Rogers Communications Inc. (RCI - Analyst Report), a leading telecom carrier in Canada, is set to release its second-quarter 2013 results after the market closes on Jul 24, 2013.
In the last quarter, the company delivered a 1.27% negative earnings surprise. Let’s see how things are shaping up for this announcement.
Factors to be Considered this Quarter
New entrants in Canada’s wireless market are expected to provide stiff competition to Rogers in the region, where they have acquired spectrum by teaming up with rival carriers.
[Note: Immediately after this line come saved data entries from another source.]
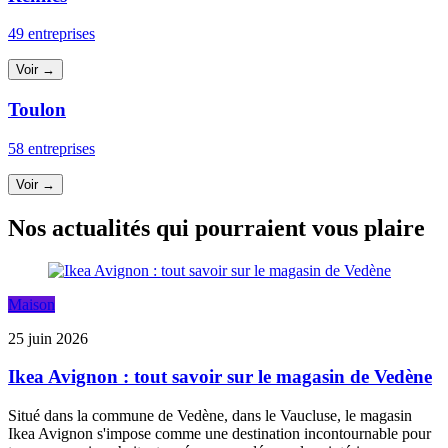
49 entreprises
Voir →
Toulon
58 entreprises
Voir →
Nos actualités qui pourraient vous plaire
Maison
25 juin 2026
Ikea Avignon : tout savoir sur le magasin de Vedène
Situé dans la commune de Vedène, dans le Vaucluse, le magasin
Ikea Avignon s'impose comme une destination incontournable pour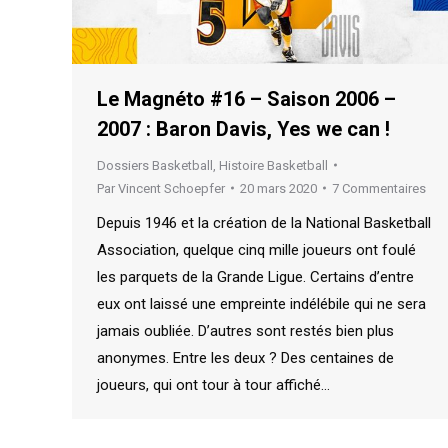
Le Magnéto #16 – Saison 2006 –
2007 : Baron Davis, Yes we can !
Dossiers Basketball
,
Histoire Basketball
Par
Vincent Schoepfer
20 mars 2020
7 Commentaires
Depuis 1946 et la création de la National Basketball
Association, quelque cinq mille joueurs ont foulé
les parquets de la Grande Ligue. Certains d’entre
eux ont laissé une empreinte indélébile qui ne sera
jamais oubliée. D’autres sont restés bien plus
anonymes. Entre les deux ? Des centaines de
joueurs, qui ont tour à tour affiché…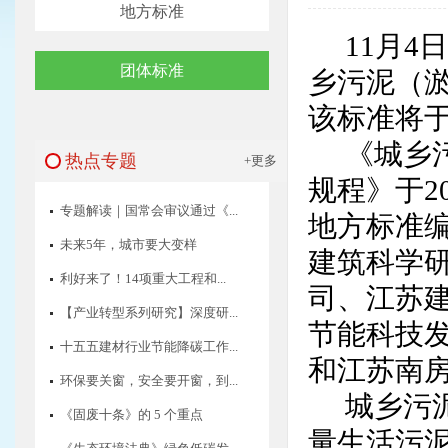
地方标准
11
月
4
团体标准
乡污泥（
该标准将
《城乡
热点专题
+更多
规程》于
2
专题解读｜国常会审议通过《...
地方标准
未来5年，城市要大变样
建筑科学
利好来了！14项重大工程和...
司、江苏
【产业转型系列研究】深度研...
节能科技
十五五建材行业节能降碳工作...
和江苏南
环保要关窗，安全要开窗，到...
城乡污
《固废十条》的 5 个重点
量生活污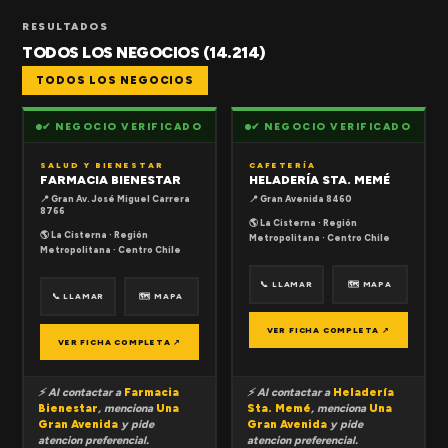
RESULTADOS
TODOS LOS NEGOCIOS (14.214)
TODOS LOS NEGOCIOS
✔ NEGOCIO VERIFICADO
✔ NEGOCIO VERIFICADO
SALUD Y BIENESTAR
CAFETERÍA
FARMACIA BIENESTAR
HELADERÍA STA. MEMÉ
📍 Gran Av. José Miguel Carrera
📍 Gran Avenida 8460
8766
🌎 La Cisterna · Región
🌎 La Cisterna · Región
Metropolitana · Centro Chile
Metropolitana · Centro Chile
📞 LLAMAR
🗺 MAPA
📞 LLAMAR
🗺 MAPA
VER FICHA COMPLETA ↗
VER FICHA COMPLETA ↗
⚡ Al contactar a
Farmacia
⚡ Al contactar a
Heladería
Bienestar
, menciona
Una
Sta. Memé
, menciona
Una
Gran Avenida
y pide
Gran Avenida
y pide
atencion preferencial.
atencion preferencial.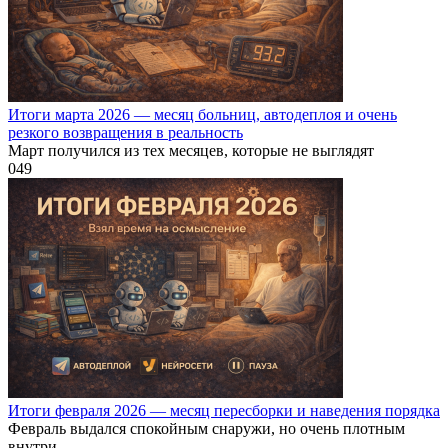
Итоги марта 2026 — месяц больниц, автодеплоя и очень
резкого возвращения в реальность
Март получился из тех месяцев, которые не выглядят
0
49
Итоги февраля 2026 — месяц пересборки и наведения порядка
Февраль выдался спокойным снаружи, но очень плотным
внутри.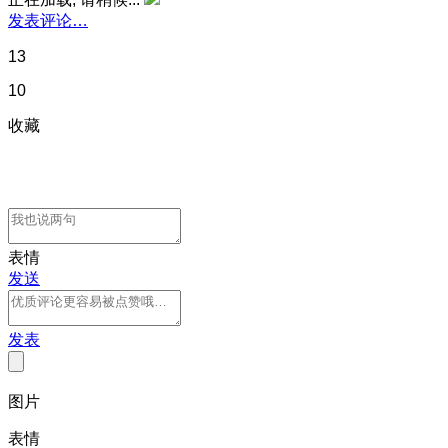
发表评论…
13
10
收藏
表情
发送
发表
图片
表情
BCE Inc.’s entry into cable TV services is expected to slash Rogers’ market share and cap margin expansion. Rogers’ Media segment could be affected by the continued softness in the advertising market and a double-digit revenue dip is expected in its Publishing division.
However, continuous expansion of Rogers’ LTE footprint along with the availability of various LTE-enabled devices will benefit the company’s Wireless segment. Furthermore, Rogers recently entered into an agreement with Shaw Communications to acquire Shaw’s cable systems in Hamilton and Ontario. It also aims to avail an option to purchase Shaw's Advanced Wireless Services (AWS) spectrum holdings in 2014. Shaw’s cable, Internet and telephone service will allow Rogers to expand its operations in Southern Ontario and provide cost synergies.
Our proven model does not conclusively show that Rogers Communications is likely to beat the Zacks Consensus Estimate this quarter. That is because a stock needs to have both a positive Expected Surprise Prediction (ESP) (Read: Zacks Earnings ESP: A Better Method) and Zacks Rank #1 (Strong Buy), 2 (Buy) or 3 (Hold) for this to happen. Unfortunately this is not the case here as elaborated below.
Negative Zacks ESP: This is because the Most Accurate estimate stands at 93 cents while the Zacks Consensus Estimate is higher at 95 cents. This leads to an ESP of -2.11% for Rogers.
Zacks Rank #3 (Hold): Rogers’ Zacks Rank #3 decreases the predictive power of ESP.
We caution investors against the stock going into the earnings announcement, as a Zacks earnings ESP of -2.11% combined with a Zacks Rank #3 lowers the possibility of an earnings surprise.
Other Stocks to Consider
Here are some other companies to consider as our model shows they have the right combination of elements to post an earnings beat this quarter:
Cablevision Systems Corporation. (CVC - Analyst Report) has an Earnings ESP of +120.00% and carries a Zacks Rank #3 (Hold).
Apple Inc. (AAPL - Analyst Report) currently has an Earnings ESP of +2.19% and holds a Zacks Rank #3 (Hold).
CBS Corporation. (CBS - Analyst Report) currently has an Earnings ESP of +1.39% and holds a Zacks Rank #3 (Hold).